::: Extract

When I give my course, "Propaganda and U.S. Foreign Policy" -- a historical overview of the subject -- I like to invite the class for a modest buffet dinner chez moi. The last time this get-together took place, it included a screening of Leni Riefenstahl's "Triumph of the Will," a 1935 film -- considered by some a propaganda classic -- that celebrates the 1934 Nazi Party Congress in Nuremberg.

As the students ate dessert, I turned on the DVD, and the Nazi director's troubling yet spectacular black-and-white images appeared. One member of the class remarked that the movie's opening scene -- Hitler's airplane descent toward Nuremberg -- reminded him of President Bush's "mission accomplished" landing on the aircraft carrier Lincoln.

::::::

Set tasks
1 > According to the text about the propaganda course, what did one student say the opening scene of "Triumph of the Will" reminded him of?
2 > Filter the rows and copy each line that contains the string "ottava".
The rows below the text are unrelated to it.

::: Input material

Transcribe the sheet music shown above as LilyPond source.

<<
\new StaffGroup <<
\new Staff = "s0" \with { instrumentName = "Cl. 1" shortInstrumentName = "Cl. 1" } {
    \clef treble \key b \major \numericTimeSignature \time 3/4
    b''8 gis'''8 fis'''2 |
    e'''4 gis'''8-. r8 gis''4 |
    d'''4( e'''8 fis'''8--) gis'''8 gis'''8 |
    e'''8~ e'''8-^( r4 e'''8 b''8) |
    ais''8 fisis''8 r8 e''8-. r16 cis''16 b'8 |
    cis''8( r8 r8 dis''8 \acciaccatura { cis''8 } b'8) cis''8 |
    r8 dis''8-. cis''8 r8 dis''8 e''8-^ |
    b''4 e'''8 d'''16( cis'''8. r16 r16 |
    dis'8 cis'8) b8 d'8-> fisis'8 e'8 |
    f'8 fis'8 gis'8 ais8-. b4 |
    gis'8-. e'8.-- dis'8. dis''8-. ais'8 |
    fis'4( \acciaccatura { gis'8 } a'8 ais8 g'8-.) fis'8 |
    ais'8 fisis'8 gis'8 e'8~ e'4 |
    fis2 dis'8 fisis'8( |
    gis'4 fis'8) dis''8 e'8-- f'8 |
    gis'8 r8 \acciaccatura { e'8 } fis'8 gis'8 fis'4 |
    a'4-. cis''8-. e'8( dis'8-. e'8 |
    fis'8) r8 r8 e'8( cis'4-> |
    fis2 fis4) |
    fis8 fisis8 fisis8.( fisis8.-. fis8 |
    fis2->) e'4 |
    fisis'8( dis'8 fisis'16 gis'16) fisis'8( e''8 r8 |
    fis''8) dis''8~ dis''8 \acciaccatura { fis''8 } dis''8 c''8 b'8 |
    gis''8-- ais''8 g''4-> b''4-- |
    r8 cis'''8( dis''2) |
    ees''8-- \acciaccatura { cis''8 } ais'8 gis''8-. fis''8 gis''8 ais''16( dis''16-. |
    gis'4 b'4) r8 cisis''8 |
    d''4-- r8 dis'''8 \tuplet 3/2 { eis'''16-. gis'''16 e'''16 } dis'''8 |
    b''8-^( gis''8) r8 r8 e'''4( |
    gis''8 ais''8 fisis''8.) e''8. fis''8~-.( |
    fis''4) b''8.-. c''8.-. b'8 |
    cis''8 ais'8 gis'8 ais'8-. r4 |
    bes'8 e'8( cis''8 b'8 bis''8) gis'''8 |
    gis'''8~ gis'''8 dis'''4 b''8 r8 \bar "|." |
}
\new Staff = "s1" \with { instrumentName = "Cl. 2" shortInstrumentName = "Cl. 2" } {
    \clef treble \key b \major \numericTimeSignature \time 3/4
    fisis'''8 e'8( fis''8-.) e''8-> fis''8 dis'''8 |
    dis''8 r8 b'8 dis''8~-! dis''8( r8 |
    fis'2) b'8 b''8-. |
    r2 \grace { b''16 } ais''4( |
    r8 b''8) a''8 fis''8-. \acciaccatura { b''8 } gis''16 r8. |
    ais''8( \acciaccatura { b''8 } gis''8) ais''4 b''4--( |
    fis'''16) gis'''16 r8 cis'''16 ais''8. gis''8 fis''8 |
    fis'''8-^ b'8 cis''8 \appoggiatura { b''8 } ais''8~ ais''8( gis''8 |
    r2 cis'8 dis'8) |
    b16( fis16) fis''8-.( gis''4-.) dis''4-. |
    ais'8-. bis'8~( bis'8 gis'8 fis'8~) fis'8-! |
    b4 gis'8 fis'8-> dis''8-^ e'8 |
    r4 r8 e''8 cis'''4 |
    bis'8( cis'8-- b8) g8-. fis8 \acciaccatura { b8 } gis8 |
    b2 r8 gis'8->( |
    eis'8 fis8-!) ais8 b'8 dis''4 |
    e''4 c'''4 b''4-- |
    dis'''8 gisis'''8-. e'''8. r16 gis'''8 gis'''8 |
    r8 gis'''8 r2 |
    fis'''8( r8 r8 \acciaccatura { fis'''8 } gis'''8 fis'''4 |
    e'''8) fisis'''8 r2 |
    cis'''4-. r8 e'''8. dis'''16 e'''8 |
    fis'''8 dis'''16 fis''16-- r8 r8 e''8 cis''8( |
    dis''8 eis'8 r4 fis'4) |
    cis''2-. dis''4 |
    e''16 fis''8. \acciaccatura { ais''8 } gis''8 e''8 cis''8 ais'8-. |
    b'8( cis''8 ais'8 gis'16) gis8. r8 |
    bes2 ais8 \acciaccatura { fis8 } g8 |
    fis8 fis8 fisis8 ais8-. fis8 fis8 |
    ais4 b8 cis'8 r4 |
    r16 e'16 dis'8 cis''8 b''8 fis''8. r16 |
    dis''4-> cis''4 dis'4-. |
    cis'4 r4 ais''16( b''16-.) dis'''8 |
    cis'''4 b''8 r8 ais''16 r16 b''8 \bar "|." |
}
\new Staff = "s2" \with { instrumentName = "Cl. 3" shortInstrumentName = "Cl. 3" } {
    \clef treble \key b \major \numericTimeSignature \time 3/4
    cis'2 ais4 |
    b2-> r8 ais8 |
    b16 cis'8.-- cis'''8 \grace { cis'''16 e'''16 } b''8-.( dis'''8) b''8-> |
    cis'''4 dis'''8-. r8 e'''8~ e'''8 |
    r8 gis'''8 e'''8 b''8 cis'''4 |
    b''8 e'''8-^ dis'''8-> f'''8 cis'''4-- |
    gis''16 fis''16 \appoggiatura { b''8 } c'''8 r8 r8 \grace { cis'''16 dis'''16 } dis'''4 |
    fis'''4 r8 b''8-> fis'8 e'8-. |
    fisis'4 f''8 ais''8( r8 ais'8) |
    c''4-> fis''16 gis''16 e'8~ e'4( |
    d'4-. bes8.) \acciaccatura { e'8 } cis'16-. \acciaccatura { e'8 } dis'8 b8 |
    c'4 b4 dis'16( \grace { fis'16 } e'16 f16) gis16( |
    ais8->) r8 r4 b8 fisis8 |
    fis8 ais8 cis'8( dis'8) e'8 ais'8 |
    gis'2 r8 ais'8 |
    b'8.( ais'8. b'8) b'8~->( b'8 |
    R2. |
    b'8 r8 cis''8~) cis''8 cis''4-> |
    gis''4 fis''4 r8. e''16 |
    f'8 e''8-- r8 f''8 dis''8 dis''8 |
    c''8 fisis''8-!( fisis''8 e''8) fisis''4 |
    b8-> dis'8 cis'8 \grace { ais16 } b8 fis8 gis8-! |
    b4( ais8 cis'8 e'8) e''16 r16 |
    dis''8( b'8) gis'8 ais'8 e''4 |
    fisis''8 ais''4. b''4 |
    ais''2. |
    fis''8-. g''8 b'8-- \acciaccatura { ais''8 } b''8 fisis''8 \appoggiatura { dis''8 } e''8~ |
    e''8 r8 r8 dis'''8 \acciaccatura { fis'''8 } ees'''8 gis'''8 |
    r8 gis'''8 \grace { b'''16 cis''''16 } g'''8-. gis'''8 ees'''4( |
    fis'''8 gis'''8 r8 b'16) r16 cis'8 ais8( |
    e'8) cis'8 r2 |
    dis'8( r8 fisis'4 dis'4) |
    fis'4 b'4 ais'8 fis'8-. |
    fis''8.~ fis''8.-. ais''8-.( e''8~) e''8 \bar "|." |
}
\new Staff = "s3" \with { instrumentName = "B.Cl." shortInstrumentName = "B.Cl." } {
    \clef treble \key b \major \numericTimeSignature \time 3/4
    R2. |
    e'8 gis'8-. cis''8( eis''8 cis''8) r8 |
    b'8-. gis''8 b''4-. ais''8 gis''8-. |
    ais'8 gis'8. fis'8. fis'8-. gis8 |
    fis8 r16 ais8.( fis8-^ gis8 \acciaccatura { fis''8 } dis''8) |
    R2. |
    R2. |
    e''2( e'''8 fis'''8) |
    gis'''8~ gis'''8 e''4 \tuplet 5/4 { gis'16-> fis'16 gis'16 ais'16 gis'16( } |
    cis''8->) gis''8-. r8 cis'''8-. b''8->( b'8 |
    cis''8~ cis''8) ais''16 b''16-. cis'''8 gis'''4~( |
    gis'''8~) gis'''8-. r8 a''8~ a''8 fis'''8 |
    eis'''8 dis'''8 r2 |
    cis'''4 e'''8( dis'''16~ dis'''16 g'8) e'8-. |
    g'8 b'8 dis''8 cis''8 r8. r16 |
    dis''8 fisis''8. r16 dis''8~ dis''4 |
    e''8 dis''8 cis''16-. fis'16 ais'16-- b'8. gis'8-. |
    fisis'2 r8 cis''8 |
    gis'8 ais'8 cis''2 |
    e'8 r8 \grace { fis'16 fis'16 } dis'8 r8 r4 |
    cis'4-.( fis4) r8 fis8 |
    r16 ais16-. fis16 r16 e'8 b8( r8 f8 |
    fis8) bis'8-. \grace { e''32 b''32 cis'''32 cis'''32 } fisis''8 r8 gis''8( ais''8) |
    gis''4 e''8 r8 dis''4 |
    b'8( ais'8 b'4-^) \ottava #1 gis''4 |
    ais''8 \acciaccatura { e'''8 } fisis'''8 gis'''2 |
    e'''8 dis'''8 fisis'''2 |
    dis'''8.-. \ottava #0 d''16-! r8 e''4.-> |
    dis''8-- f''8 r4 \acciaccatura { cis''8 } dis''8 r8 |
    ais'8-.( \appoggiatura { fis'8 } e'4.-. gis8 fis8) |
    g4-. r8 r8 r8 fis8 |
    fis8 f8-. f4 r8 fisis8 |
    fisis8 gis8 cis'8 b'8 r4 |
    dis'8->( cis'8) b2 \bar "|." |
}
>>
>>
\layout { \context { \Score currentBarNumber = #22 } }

::::::

Results by task
1 > President Bush's "mission accomplished" landing on the aircraft carrier Lincoln.

2 >
    b'8( ais'8 b'4-^) \ottava #1 gis''4 |
    dis'''8.-. \ottava #0 d''16-! r8 e''4.-> |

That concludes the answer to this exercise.